Equilibration and baryon densities attainable in relativistic heavy-ion collisions

TL;DR

This paper investigates how kinetic and chemical equilibration, as well as baryon densities, evolve in central Au+Au collisions across a range of energies using a three-fluid dynamics model, highlighting energy-dependent equilibration times and densities.

Contribution

It introduces a method to compare baryon densities across energies using an invariant 4-volume, providing a new way to analyze high-density matter in heavy-ion collisions.

Findings

Kinetic equilibration occurs faster at higher energies.

Highest baryon densities increase with collision energy.

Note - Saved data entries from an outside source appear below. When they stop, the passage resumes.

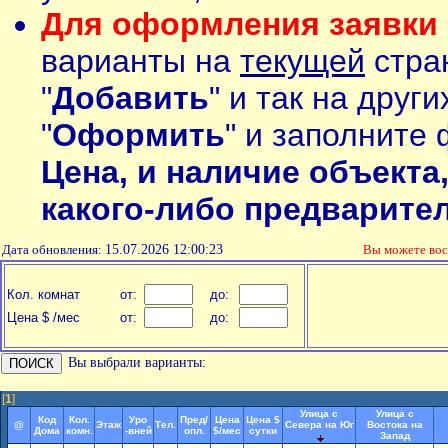
Для оформления заявки 
варианты на
текущей
стран
"
Добавить
" и так на друг
"
Оформить
" и заполните 
Цена, и наличие объекта
какого-либо предварите
Дата обновления:
15.07.2026 12:00:23
Вы можете во
Кол. комнат
от:
до:
Цена $ /мес
от:
до:
Вы выбрали варианты:
[
1
]
Улица с
Улица с
Код
Кол.
Уро
Пред/
Цена
Цена $
@
Этаж
Тел.
Севера на Юг
Востока на
Дома
комн.
-вней
опл.
$/мес
сутки
Запад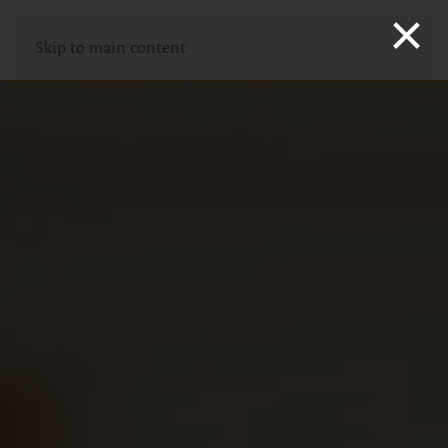
×
Skip to main content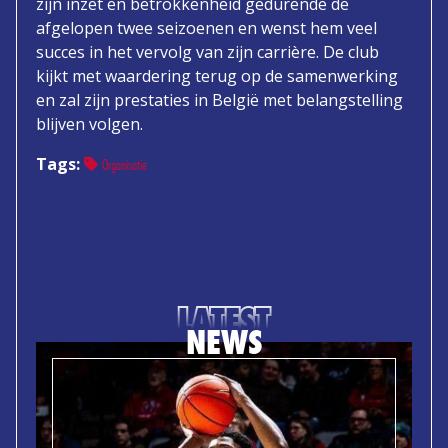
zijn inzet en betrokkenheid gedurende de
afgelopen twee seizoenen en wenst hem veel
succes in het vervolg van zijn carrière. De club
kijkt met waardering terug op de samenwerking
en zal zijn prestaties in België met belangstelling
blijven volgen.
Tags:
Organisatie
LATEST
NEWS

A 4-volume measure helps compare densities independent of model specifics.

Abstract

Kinetic equilibration of the matter and baryon densities attained in central region of colliding Au+Au nuclei in the energy range of $\sqrt{s_{NN}}=$ 3.3--39 GeV are examined within the model of the three-fluid dynamics. It is found that the kinetic equilibration is faster at higher collision energies: the equilibration time (in the c.m. frame of colliding nuclei) rises from $\sim$5 fm/c at $\sqrt{s_{NN}}=$ 3.3 GeV to $\sim$1 fm/c at 39 GeV. The chemical equilibration, and thus thermalization, takes longer. We argue that the presented time evolution of the net-baryon and energy densities in the central region is a necessary prerequisite of proper reproduction of bulk observables in midrapidity. We suggest that for informative comparison of predictions of different models it is useful to calculate an invariant 4-volume ($V_4$), where the proper density the equilibrated matter exceeds certain value. The advantage of this 4-volume is that it does not depend on specific choice of the 3-volume in different studies and takes into account the lifetime of the high-density region, which also matters. The 4-volume $V_4=$ 100 fm$^4$/c is chosen to compare the baryon densities attainable at different different energies. It is found that the highest proper baryon density increases with the collision energy rise, from $n_B/n_0\approx$ 4 at 3.3 GeV to $n_B/n_0\approx$ 30 at 39 GeV. These highest densities are achieved in the central region of colliding system.